→ TASK TO CARRY OUT
Transcribe all the entries word for word, omitting any pictures they contain.
##### EXERCISE INPUT
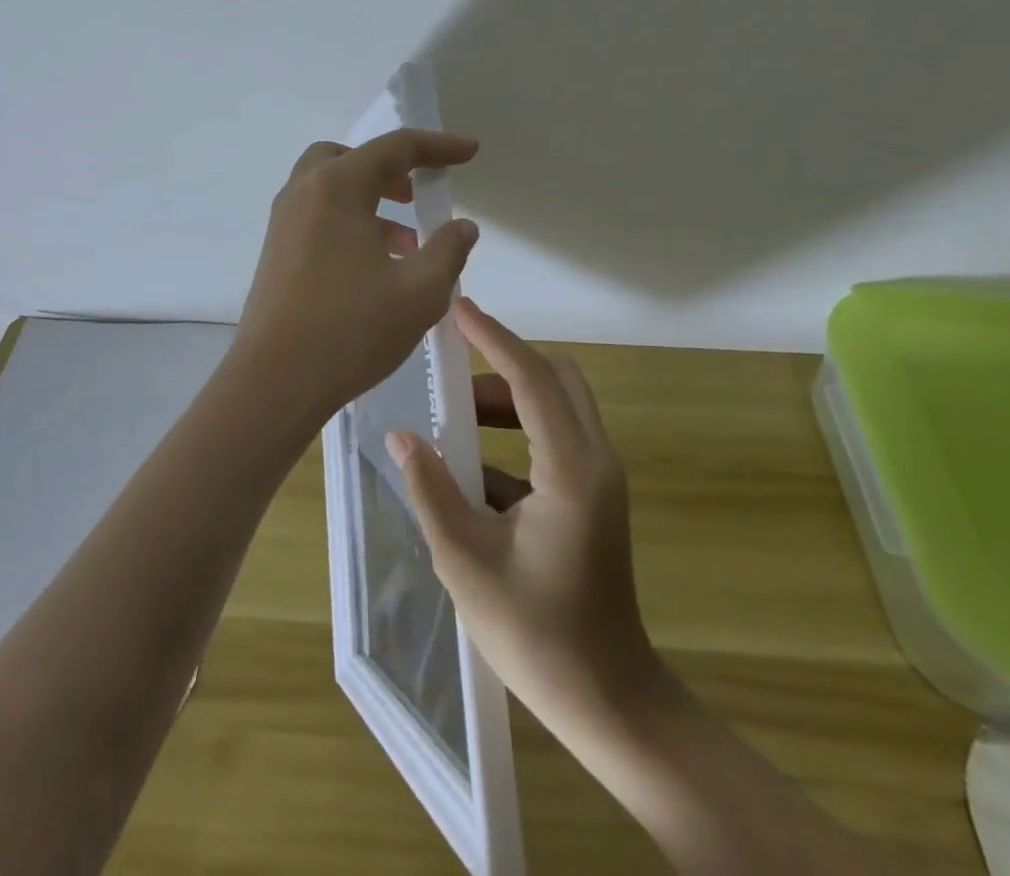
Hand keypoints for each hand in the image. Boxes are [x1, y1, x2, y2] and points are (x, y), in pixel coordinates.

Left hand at [230, 129, 481, 423]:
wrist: (274, 383)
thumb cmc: (350, 330)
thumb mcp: (420, 292)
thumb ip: (448, 250)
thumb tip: (462, 227)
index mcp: (337, 188)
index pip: (395, 148)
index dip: (438, 146)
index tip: (469, 151)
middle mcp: (303, 194)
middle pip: (349, 158)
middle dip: (389, 168)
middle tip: (417, 193)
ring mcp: (283, 225)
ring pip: (330, 190)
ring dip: (370, 200)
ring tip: (408, 243)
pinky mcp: (276, 254)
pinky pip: (317, 218)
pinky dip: (350, 223)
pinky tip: (376, 268)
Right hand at [387, 298, 659, 736]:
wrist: (609, 701)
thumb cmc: (537, 635)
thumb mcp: (467, 561)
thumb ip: (432, 490)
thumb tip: (401, 436)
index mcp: (570, 469)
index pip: (532, 378)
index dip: (493, 338)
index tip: (458, 308)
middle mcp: (595, 460)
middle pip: (557, 378)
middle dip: (505, 362)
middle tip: (453, 366)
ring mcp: (599, 478)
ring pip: (559, 406)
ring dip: (510, 399)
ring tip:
##########
→ RESPONSE AREA
Hand keypoints for each hand in the image. Boxes are [x1, y1, x2, y2] and points are (x, y), in pixel coordinates.

Left hand at [230, 129, 481, 423]:
wrist: (274, 383)
thumb cmc: (350, 330)
thumb mcp: (420, 292)
thumb ip: (448, 250)
thumb tip: (462, 227)
index mcp: (337, 188)
index pip: (395, 148)
index dip: (438, 146)
index tip: (469, 151)
middle mcp: (303, 194)
middle pip: (349, 158)
middle dip: (389, 168)
middle tip: (417, 193)
ring mcp: (283, 225)
ring pip: (330, 190)
ring dip: (370, 200)
ring tip: (408, 243)
pinky mcp: (276, 254)
pinky pip: (317, 218)
pinky dip: (350, 223)
pinky tip: (376, 268)
Right hand at [387, 298, 659, 736]:
wrist: (609, 701)
thumb cmc: (537, 635)
thumb mcp: (467, 561)
thumb ip: (432, 490)
thumb tip: (401, 436)
index mcp: (570, 469)
index pip: (532, 378)
index dip: (493, 338)
index tip: (458, 308)
middle mcp: (595, 460)
middle pip: (557, 378)
middle dip: (505, 362)
middle tip: (453, 366)
ring mcp: (599, 478)
ring pip: (559, 406)
ring dip: (510, 399)
ring tip:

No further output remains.